In this Outlook, Corbett discusses a study in this issue of Genes & Development by Gabs et al. that shows that competing reactions between the nuclear poly(A) binding protein 2 (NAB2) and the cleavage and polyadenylation complex (CPAC) kinetically control poly(A) tail length. Corbett explores the implications of this "kinetic ruler" model in advancing our understanding of post-transcriptional mRNA processing and gene regulation.

In this Outlook, Birchmeier discusses a study by Nicoletti et al. in this issue of Genes & Development that reports that MYOD unconventionally serves as a transcriptional repressor of nonmyogenic fates. Birchmeier highlights the duality of MYOD function as both an activator and a repressor of gene expression that together modulate the myogenic program during muscle development and regeneration.

In this review, Mishra et al. deconstruct the multifaceted role of vitamin B6 in cancer, functioning in a myriad of signaling and metabolic processes that support oncogenesis. They further contemplate the vitamin B6 pathway as a metabolic vulnerability in cancer cells and discuss emerging pharmacological interventions targeting it in a spatial and temporal context-dependent manner.

In this study, Yu et al. use systematic, targeted H3K4me3 deposition at intergenic cis-regulatory elements to elaborate on the genome-wide effect of H3K4me3 on transcription. The dynamic intergenic deposition of H3K4me3 promotes local transcription at permissive chromatin loci independent of enhancer function or target gene activity, suggesting that maintaining balanced H3K4me3 deposition supports transcriptional stability.

In this study, Nicoletti et al. report that MYOD serves as a transcriptional repressor during fibroblast trans-differentiation into skeletal muscle. Contrary to MYOD-activated gene expression, MYOD interacts with promoters and enhancers of the repressed genes by unconventional binding to non-E-box motifs, showcasing the genetic context-dependent complexity of MYOD's function during skeletal myogenesis.

In this study, Matias et al. show that the zinc finger protein KMG and its binding partners fine-tune the transcriptional activity of spermatocyte-specific master regulator tMAC. Together, these factors counteract tMAC binding at weak or cryptic promoters and restrict aberrant transcription while permitting robust transcription from highly expressed tMAC/Aly-dependent promoters, reflecting a sophisticated cell type-specific surveillance system that functions during spermatocyte differentiation.

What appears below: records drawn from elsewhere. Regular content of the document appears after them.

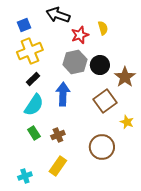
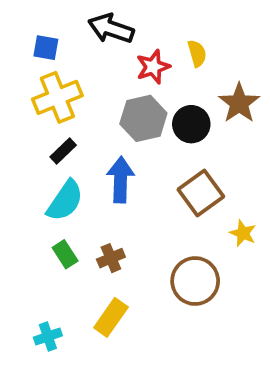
blue square: (24, 25) -> (46, 48), turned 32
brown star: (125, 77) -> (239, 103), moved

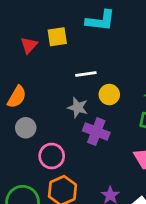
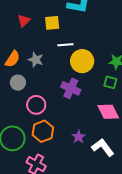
yellow square: (57, 37) -> (52, 23), moved
yellow circle: (109, 95) -> (82, 61), size x1.5
gray star: (78, 108) -> (36, 60), moved

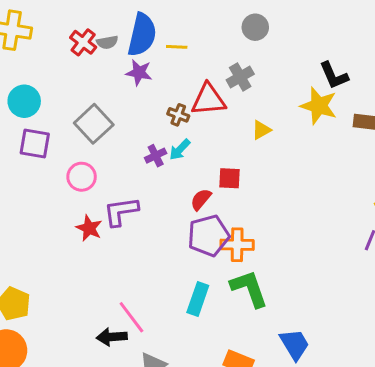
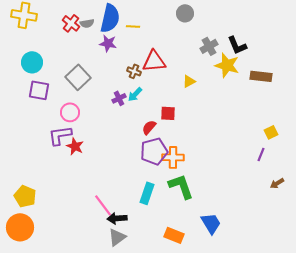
gray cross: (240, 77) -> (209, 46), moved
purple L-shape: (121, 211) -> (60, 135), moved
black arrow: (112, 337) -> (117, 218), moved

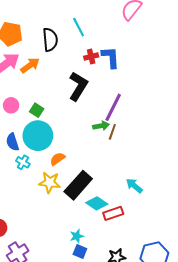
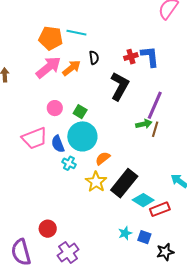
cyan line: (79, 27) -> (76, 33), moved, turned -48
black semicircle: (50, 40) -> (94, 58), moved, size x0.6
yellow star: (50, 182) -> (96, 182), turned 30
blue square: (80, 251) -> (144, 237), moved

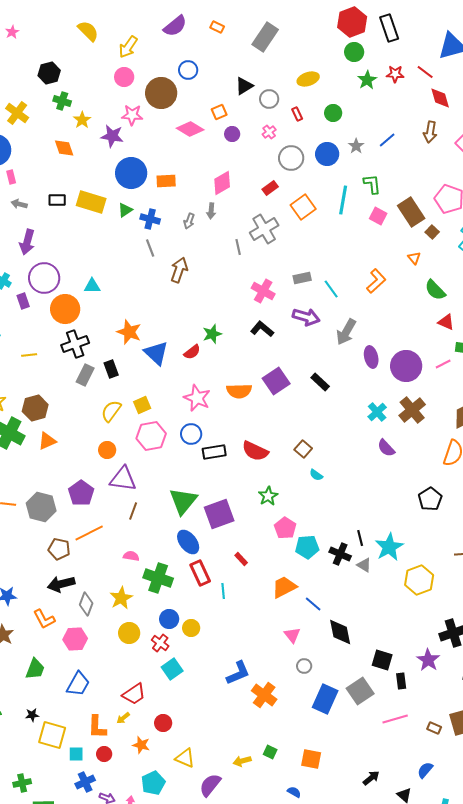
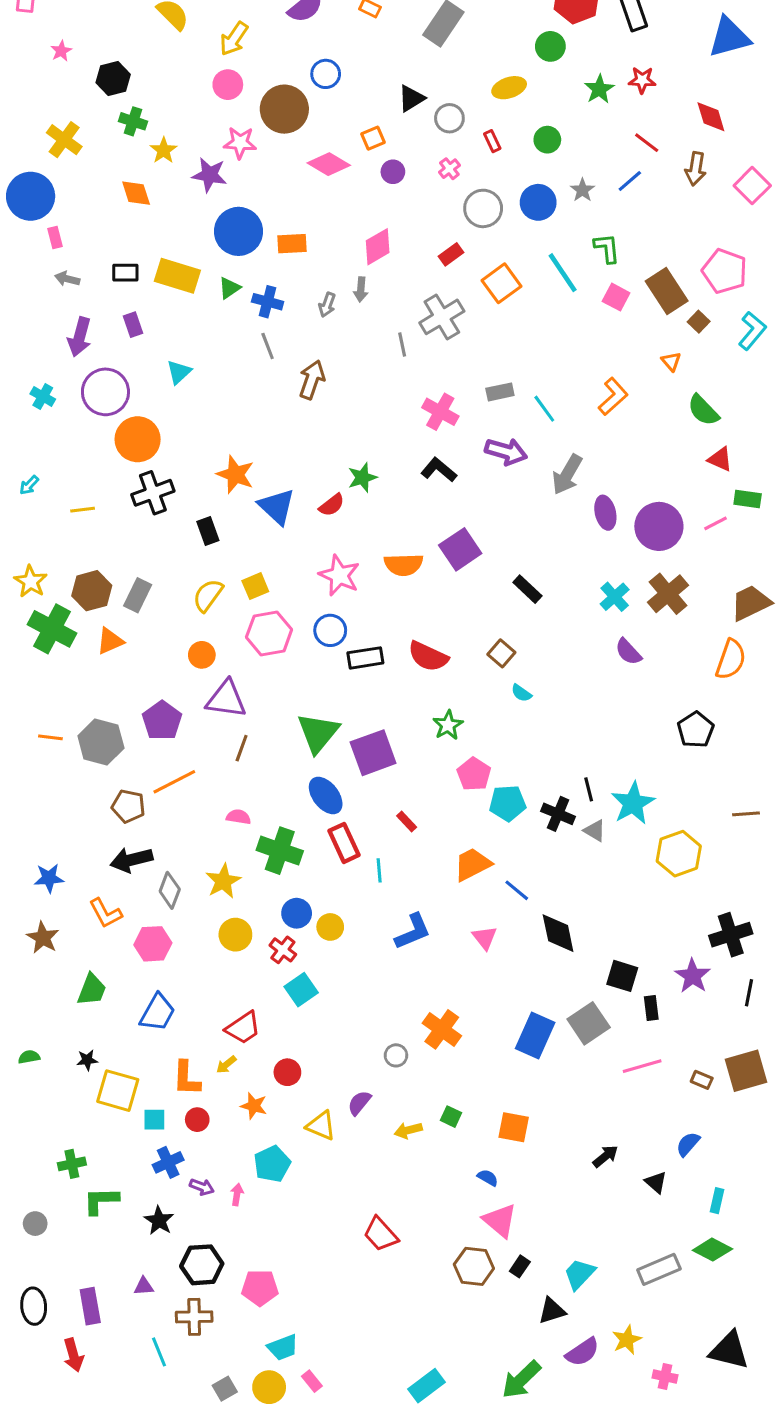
pink star: (12, 32) -> (61, 51), moved
green circle: (354, 52) -> (550, 46), moved
red line: (425, 72) -> (647, 143), moved
cyan line: (343, 200) -> (563, 273), turned -44
cyan triangle: (92, 286) -> (179, 372), moved, turned -42
purple rectangle: (23, 301) -> (133, 325), moved
gray rectangle: (85, 375) -> (138, 595), moved
black rectangle: (320, 382) -> (527, 589), moved
gray circle: (304, 666) -> (396, 1055), moved
blue L-shape: (238, 673) -> (413, 932), moved
purple semicircle: (210, 785) -> (359, 1103), moved, size x0.7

In this study, Yang et al. characterize the cellular diversification and temporal dynamics of cortical radial glia lineage progression. Cortical progenitor trajectories were dictated by chromatin accessibility as well as stage-specific and cell type-specific transcription factor expression, which together control neurogenesis-to-gliogenesis transition in the cortex.

In this study, Deevy et al. characterize EZH2 variants associated with the developmental disorder Weaver syndrome and identify a dominant-negative, non-loss-of-function mechanism at play that interferes with PRC2 activity. Contrary to EZH2 gain-of-function mutations that are associated with growth restriction, these EZH2 variants impair intergenic H3K27 methylation and chromatin compaction and cause selective cPRC1 eviction that together derepresses growth, highlighting the complexity of the Polycomb system in mammalian development.

In this study, Gabs et al. show that poly(A) tail length is dictated by kinetic competition between poly(A) tail elongation mediated by the cleavage and polyadenylation complex and polyadenylation termination directed by the zinc finger poly(A) binding protein NAB2 in Saccharomyces. NAB2 dimerization and multidomain RNA binding are counterbalanced by the autoregulation of NAB2 protein concentration, which together fine-tune mRNA poly(A) tail synthesis and thus mRNA stability.